**課題の指示:**
本文で、スティルウェル氏は官民を問わずあらゆる機関が中共への対策を講じることが重要だと語っている。本文に書かれている理由を説明してください。

**本文:**

========

「交流を武器に」米高官、中国共産党の統戦工作を批判 

2020/11/04
更新: 2020/11/04

デービッド・R・スティルウェル(David R. Stilwell)米国務次官補(東アジア・太平洋地域担当)は、このほど、シンクタンクでの講演会で、中国共産党は統一戦線工作をはじめ、自由と民主の国々に悪質な影響を与えていると語った。

スティルウェル氏は10月30日、フーバー研究所で講演した。同氏は、野心的な中国共産党(以下、中共)が、世界中の多くの国々にとって基本的な政治原則である民主主義、開放性、個人の尊厳を「敵視している」ため、共通した脅威であると指摘した。

また、中共の戦略は、世界中の政府だけでなく民間も巻き込んでいるため「官民を問わず、あらゆる機関が中共の戦略を理解し、リスクを管理し、その強要性に対抗し、表現の自由を守るための対策を講じることが重要だ」と語った。

スティルウェル氏は主に、政治、経済、教育、社会、娯楽、ネット世論など多岐にわたる工作を繰り広げる、中共の統一戦線について述べた。

========

ページ分割データ:
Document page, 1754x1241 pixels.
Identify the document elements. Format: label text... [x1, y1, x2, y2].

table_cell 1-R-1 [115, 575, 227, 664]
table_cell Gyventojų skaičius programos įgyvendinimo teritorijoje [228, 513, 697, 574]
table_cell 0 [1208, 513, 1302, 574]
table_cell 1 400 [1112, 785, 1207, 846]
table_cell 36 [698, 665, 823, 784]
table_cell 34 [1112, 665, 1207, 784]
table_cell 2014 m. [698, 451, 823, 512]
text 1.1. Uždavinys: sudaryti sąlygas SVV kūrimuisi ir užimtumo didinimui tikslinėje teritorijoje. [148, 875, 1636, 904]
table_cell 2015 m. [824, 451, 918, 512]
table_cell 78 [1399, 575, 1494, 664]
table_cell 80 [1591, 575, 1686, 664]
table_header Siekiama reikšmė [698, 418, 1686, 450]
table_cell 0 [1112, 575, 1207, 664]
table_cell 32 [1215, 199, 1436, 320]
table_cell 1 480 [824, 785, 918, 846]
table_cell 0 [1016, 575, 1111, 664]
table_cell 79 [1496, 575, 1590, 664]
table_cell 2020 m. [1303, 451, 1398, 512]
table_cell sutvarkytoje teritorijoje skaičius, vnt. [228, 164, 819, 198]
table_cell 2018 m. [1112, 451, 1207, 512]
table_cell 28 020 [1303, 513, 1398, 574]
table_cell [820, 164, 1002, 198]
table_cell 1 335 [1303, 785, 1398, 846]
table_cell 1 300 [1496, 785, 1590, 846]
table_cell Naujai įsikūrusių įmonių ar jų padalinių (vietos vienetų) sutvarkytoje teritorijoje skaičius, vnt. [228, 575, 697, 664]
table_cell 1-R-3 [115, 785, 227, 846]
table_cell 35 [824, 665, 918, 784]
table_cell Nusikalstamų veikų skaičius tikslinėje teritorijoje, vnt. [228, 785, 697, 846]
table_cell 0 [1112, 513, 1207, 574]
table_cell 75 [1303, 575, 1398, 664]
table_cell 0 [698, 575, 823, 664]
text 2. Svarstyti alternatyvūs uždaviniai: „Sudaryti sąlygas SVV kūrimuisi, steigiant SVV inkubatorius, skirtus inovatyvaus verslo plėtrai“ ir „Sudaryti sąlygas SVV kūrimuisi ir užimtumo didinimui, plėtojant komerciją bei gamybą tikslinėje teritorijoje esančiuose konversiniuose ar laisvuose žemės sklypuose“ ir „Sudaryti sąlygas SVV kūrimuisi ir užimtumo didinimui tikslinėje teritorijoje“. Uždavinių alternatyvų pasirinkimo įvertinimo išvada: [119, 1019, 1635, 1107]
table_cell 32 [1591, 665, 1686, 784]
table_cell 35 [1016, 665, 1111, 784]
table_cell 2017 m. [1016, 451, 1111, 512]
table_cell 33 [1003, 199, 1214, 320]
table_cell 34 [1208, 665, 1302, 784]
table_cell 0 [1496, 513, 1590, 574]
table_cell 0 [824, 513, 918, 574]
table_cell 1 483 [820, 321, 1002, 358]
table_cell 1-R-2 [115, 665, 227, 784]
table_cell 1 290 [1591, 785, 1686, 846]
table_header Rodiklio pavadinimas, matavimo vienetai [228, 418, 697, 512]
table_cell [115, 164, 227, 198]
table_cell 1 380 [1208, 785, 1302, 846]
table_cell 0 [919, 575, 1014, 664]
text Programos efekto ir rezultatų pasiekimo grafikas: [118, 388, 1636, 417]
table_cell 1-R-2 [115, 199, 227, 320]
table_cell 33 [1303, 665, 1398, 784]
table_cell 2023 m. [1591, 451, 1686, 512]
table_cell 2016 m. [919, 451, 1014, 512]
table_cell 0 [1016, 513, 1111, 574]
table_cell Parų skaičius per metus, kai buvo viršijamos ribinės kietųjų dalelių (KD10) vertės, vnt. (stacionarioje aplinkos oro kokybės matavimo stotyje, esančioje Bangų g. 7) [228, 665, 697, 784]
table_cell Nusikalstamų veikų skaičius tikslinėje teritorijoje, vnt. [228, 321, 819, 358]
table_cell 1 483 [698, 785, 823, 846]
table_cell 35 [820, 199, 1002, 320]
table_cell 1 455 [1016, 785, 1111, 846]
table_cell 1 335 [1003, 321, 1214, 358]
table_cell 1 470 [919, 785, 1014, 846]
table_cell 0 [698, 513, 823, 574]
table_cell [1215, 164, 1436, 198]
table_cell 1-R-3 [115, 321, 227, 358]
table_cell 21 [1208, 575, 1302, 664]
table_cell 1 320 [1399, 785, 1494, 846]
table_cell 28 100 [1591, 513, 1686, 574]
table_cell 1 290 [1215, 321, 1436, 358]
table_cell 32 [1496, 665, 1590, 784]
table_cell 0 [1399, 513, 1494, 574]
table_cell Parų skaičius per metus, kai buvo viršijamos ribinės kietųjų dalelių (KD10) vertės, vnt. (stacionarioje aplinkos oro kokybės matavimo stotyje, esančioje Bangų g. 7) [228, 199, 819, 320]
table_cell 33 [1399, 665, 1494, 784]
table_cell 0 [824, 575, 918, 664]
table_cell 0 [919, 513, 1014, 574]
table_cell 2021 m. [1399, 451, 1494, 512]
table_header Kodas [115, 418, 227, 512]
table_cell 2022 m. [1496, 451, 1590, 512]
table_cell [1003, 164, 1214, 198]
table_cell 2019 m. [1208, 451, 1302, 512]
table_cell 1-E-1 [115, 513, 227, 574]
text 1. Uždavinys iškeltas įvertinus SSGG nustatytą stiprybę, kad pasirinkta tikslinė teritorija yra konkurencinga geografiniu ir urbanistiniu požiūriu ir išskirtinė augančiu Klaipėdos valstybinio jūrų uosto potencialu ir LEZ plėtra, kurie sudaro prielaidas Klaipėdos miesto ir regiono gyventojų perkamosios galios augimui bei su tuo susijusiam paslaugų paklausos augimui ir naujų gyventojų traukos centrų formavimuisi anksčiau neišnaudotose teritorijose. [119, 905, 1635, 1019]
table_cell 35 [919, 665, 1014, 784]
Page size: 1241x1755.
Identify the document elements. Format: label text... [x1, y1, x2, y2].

========

**解答:**
中共の戦略が、世界中の政府だけでなく民間も巻き込んでいるからである。